We investigate how children build representations of the sound structure of their native language that optimally support reading development. Speech sounds are the fundamental building blocks of language. Within the first year of life, infants initially learn to tune their perception to be sensitive to speech sounds relevant in their native language and a little later start producing them. This type of ‘phonetic perception’ promotes the detection of patterns in sequences of speech sounds occurring in the ambient language, which advances word segmentation, and eventually word learning. Later on, an explicit ability to recognise, isolate and manipulate the sounds in a word (e.g., “cat” and “car” start with the same sound, or taking away the first sound in “clock” gives “lock”; referred to as ‘phonological awareness’) is an important predictor of success in learning to read. Indeed the ‘phonological deficit hypothesis’ is the most widely supported theory on the cause of reading difficulties, but the nature and cause of this deficit is still unknown.

Current lines of research investigate how children use visual speech information and how speech perception interacts with speech production in the development of speech sound representations. We are particularly interested in how these things differ in children who struggle with learning to read (including children with developmental dyslexia or developmental language disorder).
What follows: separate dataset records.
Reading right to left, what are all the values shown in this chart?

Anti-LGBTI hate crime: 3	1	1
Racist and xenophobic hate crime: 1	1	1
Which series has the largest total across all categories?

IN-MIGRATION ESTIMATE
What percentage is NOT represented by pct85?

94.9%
We use an interdisciplinary combination of methods drawing from the fields of cognitive science, neuroscience, psycholinguistics and educational science. We combine well-controlled experimental studies with developmental designs focussing on individual differences.

A child reading a book

Lancaster University Language and Literacy Unit (LULLU)

Professor Kate Cain

LULLU is a team of research scientists working to understand how language and literacy skills develop across childhood. A special focus of our work is reading and listening comprehension: how children understand what they are reading or listening to, and the language and memory skills that support comprehension and its development. Current projects include: the implementation and assessment of preschool language interventions, adolescent literacy, language learning from digital media, and the use of big data to understand reader engagement and development.
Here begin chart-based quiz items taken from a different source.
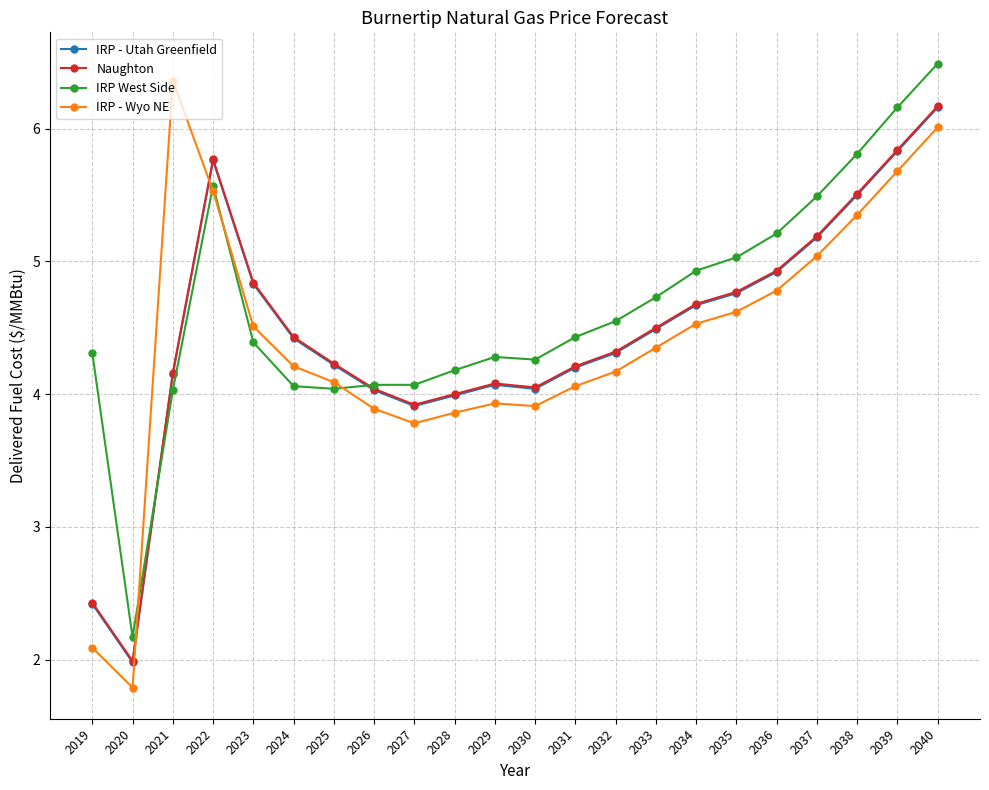

What is the total value across all series at 2021?

18.7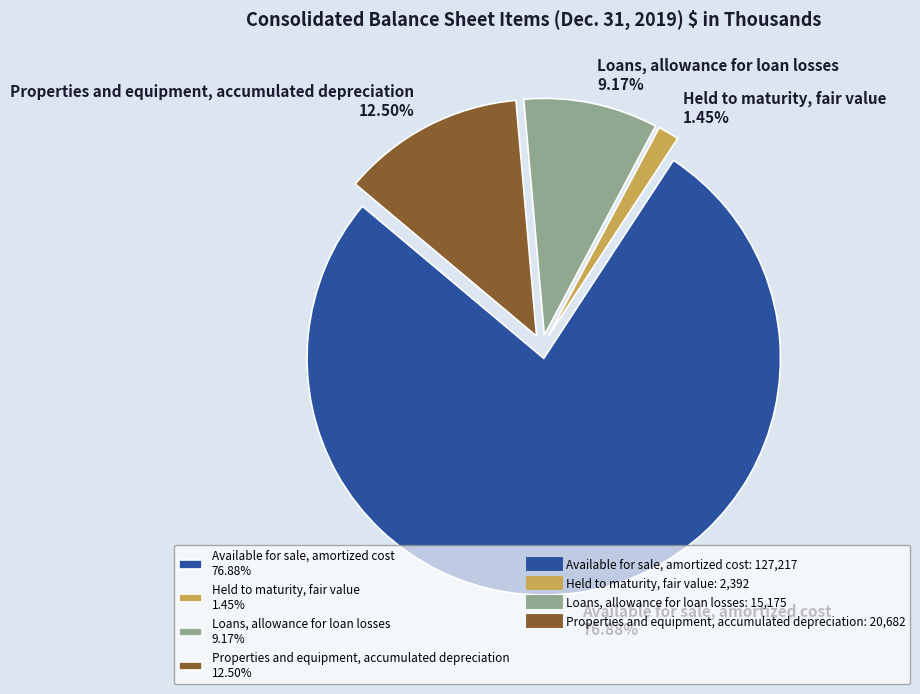

Count the number of slices in the pie.

4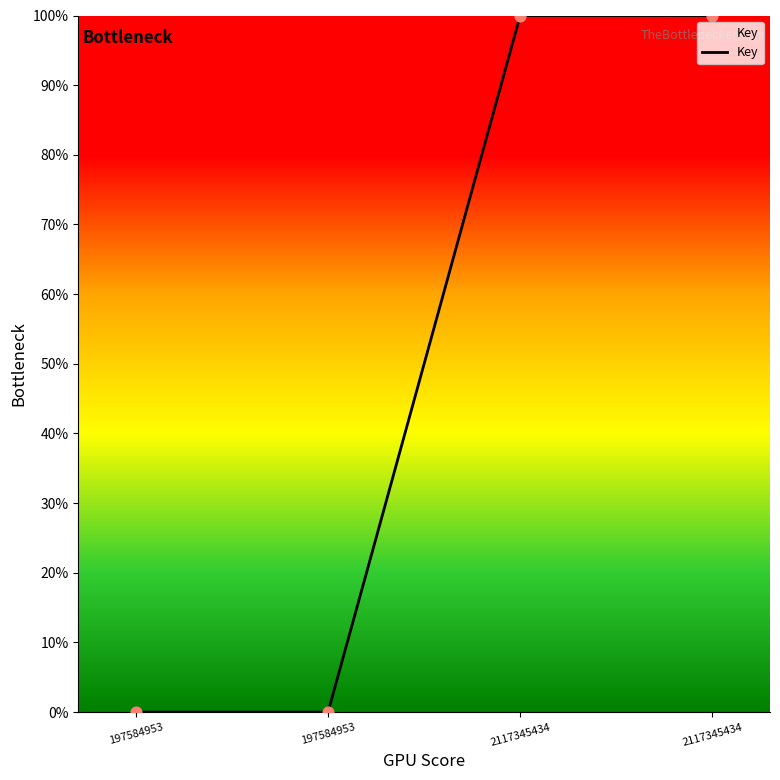

Between 197584953 and 2117345434, which is larger?

2117345434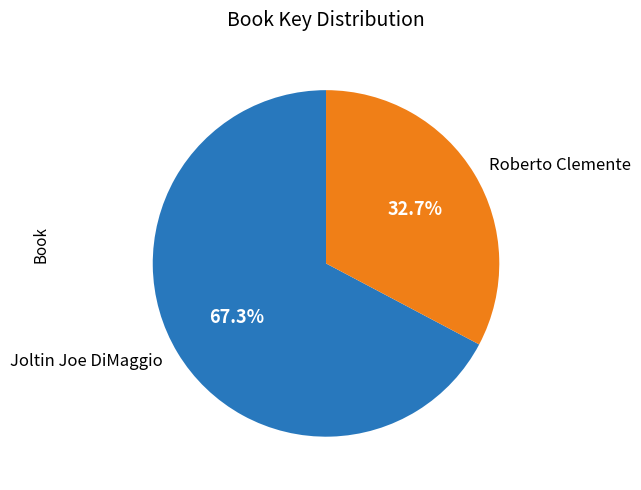

The Joltin Joe DiMaggio slice represents 81% of the pie. True or false?

False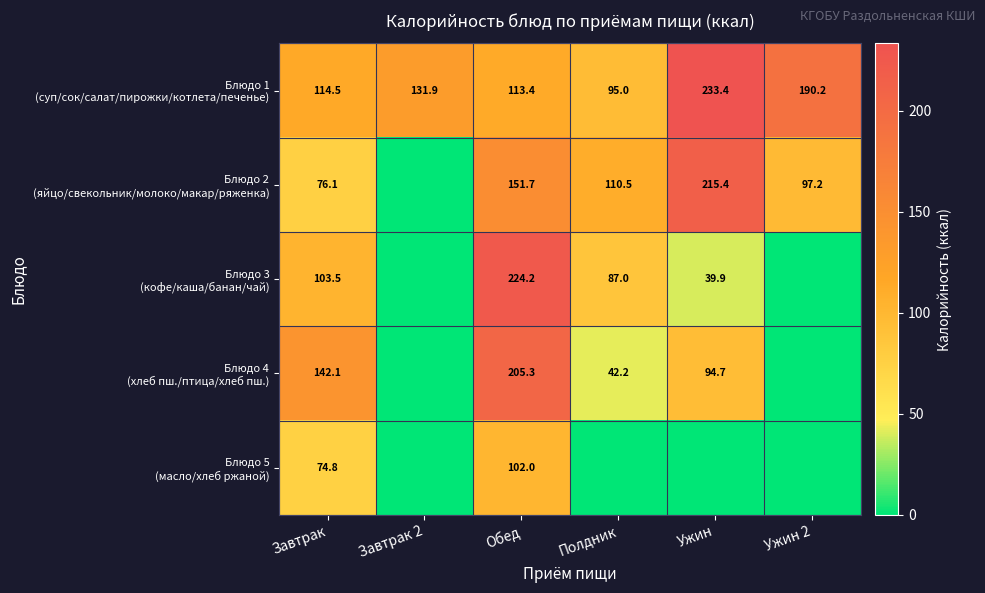

What is the difference between the highest and lowest values at Завтрак?

67.3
Our work is currently funded by: National Institute of Health – National Institute of Child Health and Human Development; British Academy – Global Challenges Research Fund; Economic and Social Research Council; Engineering and Physical Sciences Research Council; and Horizon 2020 - Marie Skłodowska-Curie Innovative Training Network. We work with a range of partners including: AIM Academy, Amplify Reading, Wandle Learning Partnership, and WordWorks.